As descobertas reforçam o papel da mobilidade na qualidade de vida e o impacto de recrutá-la no escopo das atividades diárias. Coincidência ou não, práticas que demandam flexibilidade corporal são seguidas por populações de algumas regiões do mundo com maiores índices de longevidade. Tai chi chuan e ioga estão entre elas. “O novo estudo é importante por acrescentar mais uma variável como meta no planejamento de exercícios”, diz Ana Paula Simões, diretora da Sociedade Brasileira de Medicina do Exercício e Esporte. “A gente deveria se espelhar nos animais, que se espreguiçam ao acordar.”
A impressão é de que o público realmente acordou para a necessidade de trabalhar a elasticidade dos membros. Tanto é que modalidades como pilates e ioga estão entre as mais procuradas nos últimos anos.

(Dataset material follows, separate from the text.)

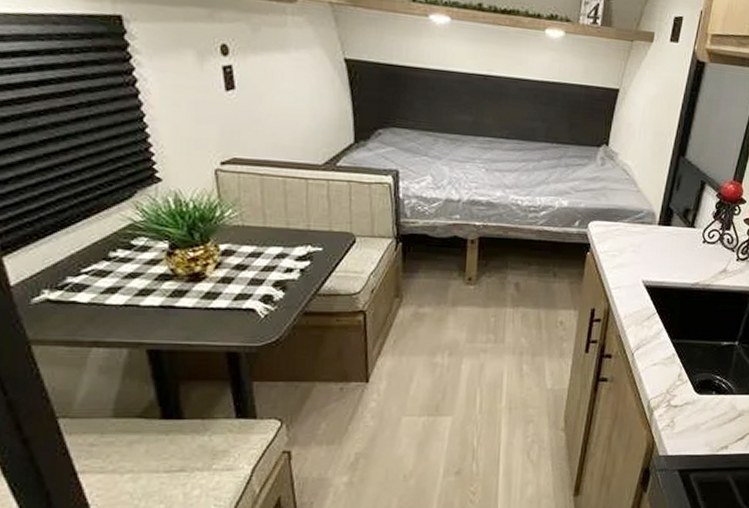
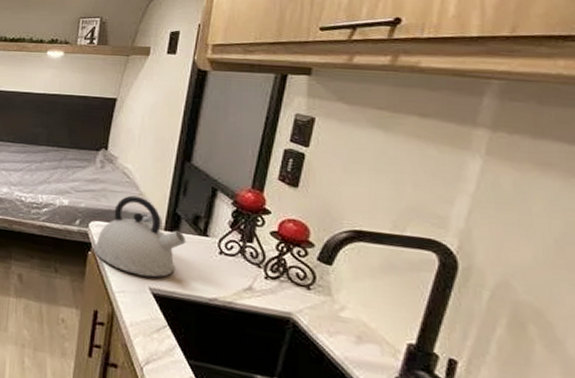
kettle: none [593,192,677,271] -> present [94,195,187,277]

Dados da consultoria Polaris Marketing Research revelam que o mercado global dos estúdios destinados a essas atividades foi avaliado em 158,4 bilhões de dólares em 2023 e deve crescer 11% até 2032. Exercícios de flexibilidade também inundam as redes sociais, e cursos on-line vêm ganhando popularidade. Uma busca rápida no Instagram pelo termo flexibility mostra 11,7 milhões de resultados.

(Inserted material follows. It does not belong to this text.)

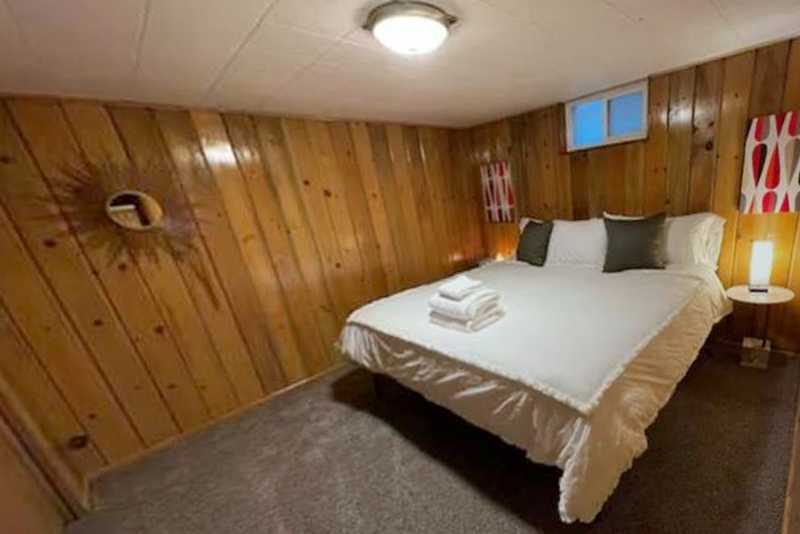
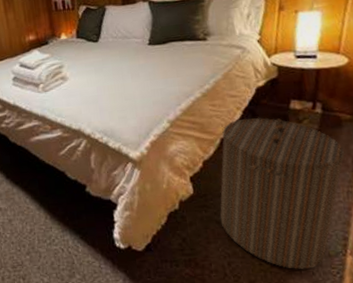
laundry hamper: none [673,357,789,519] -> present [220,117,346,270]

Há quatro meses, a atriz e bailarina Renata Schneider, de 22 anos, fundou uma comunidade para aulas a distância após pedidos de seguidores que acompanhavam seu trabalho pela internet. “Acaba sendo mais prático, e as pessoas se sentem motivadas pela sensação de evoluir juntas”, diz. Renata, que iniciou suas práticas de dança e ginástica em sessões virtuais, tem atualmente cerca de 700 alunos e colhe os benefícios nas próprias articulações. “Quando você treina alongamento, fica com menos dor, melhora a autoestima e a disposição e até consegue relaxar mais.” É evidente que nem todo mundo vai conseguir copiar a bailarina em suas acrobacias com o corpo, mas, como indica a pesquisa brasileira, indivíduos na meia-idade podem (e devem) tirar proveito de uma rotina menos sedentária e rígida. Fica o convite para se esticar.